Give a man a beer, he'll waste an hour. Teach a man to brew, he'll waste a lifetime. — BILL OWENS, MAGAZINE PUBLISHER & BREWPUB PIONEER

The natural path to a wasted life cleaning kegs, sanitizing brewing equipment and removing tons of steaming hot wet grain in a poorly ventilated brew house begins — usually — in the confines of a kitchen. Professional brewers, especially in the Pacific Northwest, start as homebrewers, cobbling together bits of equipment to create the "warmest lining of a naked man's coat," or what John Taylor, 17th century poet and alehouse keeper, called by its proper name — ale.

Homebrewers usually start by purchasing an inexpensive starter kit that contains liquid and/or dry extract, a small bag of hops and liquid yeast. Then they begin the joyful experience of destroying their kitchen.
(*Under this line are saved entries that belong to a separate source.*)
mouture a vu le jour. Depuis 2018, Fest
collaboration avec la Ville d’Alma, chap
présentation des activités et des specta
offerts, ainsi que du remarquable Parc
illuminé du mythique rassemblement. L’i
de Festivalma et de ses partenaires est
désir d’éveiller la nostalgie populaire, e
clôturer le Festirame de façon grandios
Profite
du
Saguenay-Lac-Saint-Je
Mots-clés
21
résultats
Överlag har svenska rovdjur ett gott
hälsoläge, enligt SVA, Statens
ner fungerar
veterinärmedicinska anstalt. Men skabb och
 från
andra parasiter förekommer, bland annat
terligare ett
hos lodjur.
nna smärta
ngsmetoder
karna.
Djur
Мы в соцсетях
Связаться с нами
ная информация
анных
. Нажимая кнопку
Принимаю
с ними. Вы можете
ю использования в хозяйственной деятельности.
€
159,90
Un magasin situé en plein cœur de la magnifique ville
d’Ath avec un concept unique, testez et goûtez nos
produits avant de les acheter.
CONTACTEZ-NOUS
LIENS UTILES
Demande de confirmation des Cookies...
One of the first lessons learned by any homebrewer is that boiling beer, called wort, strives violently to foam up and out all over the floor. The second, and most important lesson, is that sanitation during the entire brewing process is very, very important.

Jamie Floyd, co-owner and head brewer at Ninkasi Brewery in Eugene, homebrewed beer for four and a half years before becoming a professional brewer.
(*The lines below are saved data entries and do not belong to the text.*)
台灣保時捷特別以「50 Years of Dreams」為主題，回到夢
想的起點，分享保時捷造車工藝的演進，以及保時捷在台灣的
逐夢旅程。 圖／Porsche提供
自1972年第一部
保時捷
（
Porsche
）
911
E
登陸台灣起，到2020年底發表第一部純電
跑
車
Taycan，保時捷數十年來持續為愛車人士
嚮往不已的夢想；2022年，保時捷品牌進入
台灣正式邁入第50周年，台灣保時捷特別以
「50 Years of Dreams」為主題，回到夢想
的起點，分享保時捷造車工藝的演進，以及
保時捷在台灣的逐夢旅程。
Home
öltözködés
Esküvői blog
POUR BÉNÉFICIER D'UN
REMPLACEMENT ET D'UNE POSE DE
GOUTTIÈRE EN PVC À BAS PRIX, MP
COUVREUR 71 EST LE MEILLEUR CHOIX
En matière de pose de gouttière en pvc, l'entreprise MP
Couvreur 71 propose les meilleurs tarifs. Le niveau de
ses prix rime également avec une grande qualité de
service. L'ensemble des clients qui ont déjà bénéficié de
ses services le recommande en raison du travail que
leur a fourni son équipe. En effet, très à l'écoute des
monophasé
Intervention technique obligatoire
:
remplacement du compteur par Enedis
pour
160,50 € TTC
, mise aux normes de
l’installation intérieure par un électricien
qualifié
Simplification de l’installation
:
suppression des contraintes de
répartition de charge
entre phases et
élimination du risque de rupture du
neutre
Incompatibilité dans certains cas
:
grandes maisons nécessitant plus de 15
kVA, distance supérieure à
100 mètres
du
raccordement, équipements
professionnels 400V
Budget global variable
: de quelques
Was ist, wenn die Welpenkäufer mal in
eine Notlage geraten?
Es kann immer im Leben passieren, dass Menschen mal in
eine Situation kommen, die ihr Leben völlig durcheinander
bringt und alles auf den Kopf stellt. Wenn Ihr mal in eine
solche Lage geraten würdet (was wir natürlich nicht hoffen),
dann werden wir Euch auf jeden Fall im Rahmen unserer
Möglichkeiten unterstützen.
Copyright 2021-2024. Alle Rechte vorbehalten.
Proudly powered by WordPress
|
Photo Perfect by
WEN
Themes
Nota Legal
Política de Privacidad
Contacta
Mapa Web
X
"Most homebrewers start in their kitchen, which is the most disgusting place on earth," Floyd says. "I think all homebrewers understand why its necessary to be very clean, to keep a sanitized environment, when moving on to professional brewing."
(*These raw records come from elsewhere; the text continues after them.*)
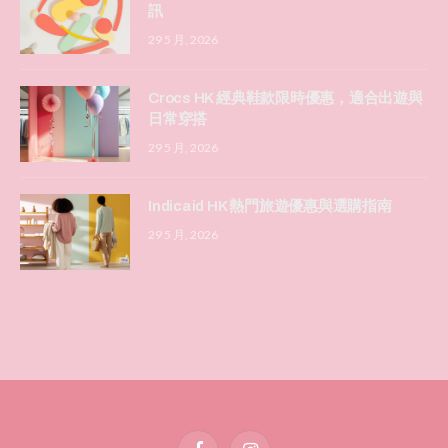
訊
29 5 月, 2026
Crocs HK 經典鞋款限時優惠，適合出遊與
日常穿搭
29 5 月, 2026
Indicaid HK 熱門旅遊優惠與選購指南
29 5 月, 2026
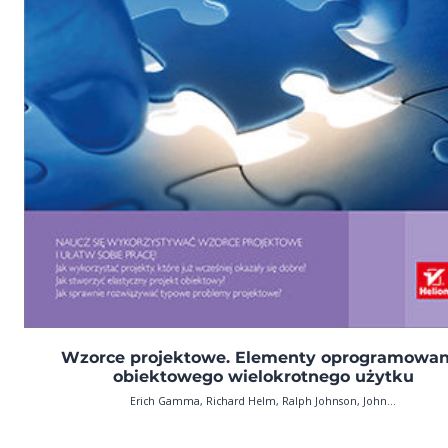
Wzorce projektowe. Elementy oprogramowan
obiektowego wielokrotnego użytku
Erich Gamma, Richard Helm, Ralph Johnson, John...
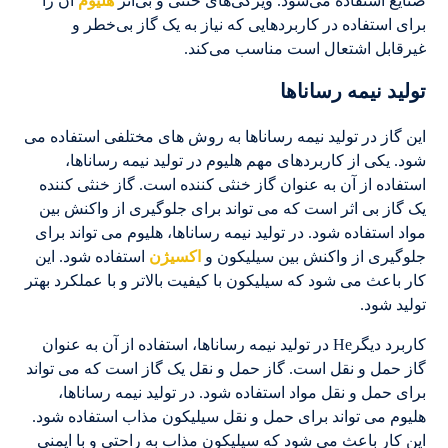
صنایع استفاده می‌شود. ویژگی‌های خنثی و بی‌اثر
هلیوم
آن را
برای استفاده در کاربردهایی که نیاز به یک گاز بی‌خطر و
غیرقابل اشتعال است مناسب می‌کند.
تولید نیمه رساناها
این گاز در تولید نیمه رساناها به روش های مختلفی استفاده می
شود. یکی از کاربردهای مهم هلیوم در تولید نیمه رساناها،
استفاده از آن به عنوان گاز خنثی کننده است. گاز خنثی کننده
یک گاز بی اثر است که می تواند برای جلوگیری از واکنش بین
مواد استفاده شود. در تولید نیمه رساناها، هلیوم می تواند برای
جلوگیری از واکنش بین سیلیکون و
اکسیژن
استفاده شود. این
کار باعث می شود که سیلیکون با کیفیت بالاتر و با عملکرد بهتر
تولید شود.
کاربرد دیگرHe در تولید نیمه رساناها، استفاده از آن به عنوان
گاز حمل و نقل است. گاز حمل و نقل یک گاز است که می تواند
برای حمل و نقل مواد استفاده شود. در تولید نیمه رساناها،
هلیوم می تواند برای حمل و نقل سیلیکون مذاب استفاده شود.
این کار باعث می شود که سیلیکون مذاب به راحتی و با ایمنی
But moving from a homebrewer to a professional brewer isn't always a simple step. While some homebrewers may attend a brewing school, from OSU's Fermentation Science program to the renowned Siebel Institute of Technology and World Brewing Academy in Chicago, many homebrewers join a club, judge beer festivals and work their way up the ladder of a professional brewery, such as Rogue Ales in Newport, where Head Brewer John Maier has almost turned out as many high-quality professional brewers as delicious bottles of beer.

Homebrewers and professional brewers are a strange crop of folks that belong more to a cult than to a guild. In the Pacific Northwest in general and in Eugene in particular, professional brewers swap specific yeast styles and bags of specialty grain and help each other without thought of anything as silly as "market competition." Blessed by Dionysus and armed with a powerful ability to drink any beer and pick out the essential ingredients, brewers in our area work, play and drink — together.

They probably also homebrewed together all those years ago or at least can share the joys and horror stories of homebrewing, such as the "gusher," defined as when a bottle of beer has been infected when bottled and spews forth with a vengeance when opened. Many homebrewers will open the first bottle of a new batch in the backyard, just in case.

Jeff Althouse, brewer and co-owner of Willamette Brewery in Eugene, says that the primary difference between a homebrewer and a professional brewer is that the homebrewer can brew any beer at all, with no consideration for the mass market. A homebrewer for seven years, Althouse said that professional brewers have to brew the same beer again and again.

"As a professional brewer, you are going to brew significantly less beer styles than you would be able to as a homebrewer," Althouse says.

Or as Jamie Floyd adds, "As a professional brewer, the days of brewing the experimental homebrew recipe, such as the Buckwheat Raspberry Ginger Mint Smoked Lager, are over."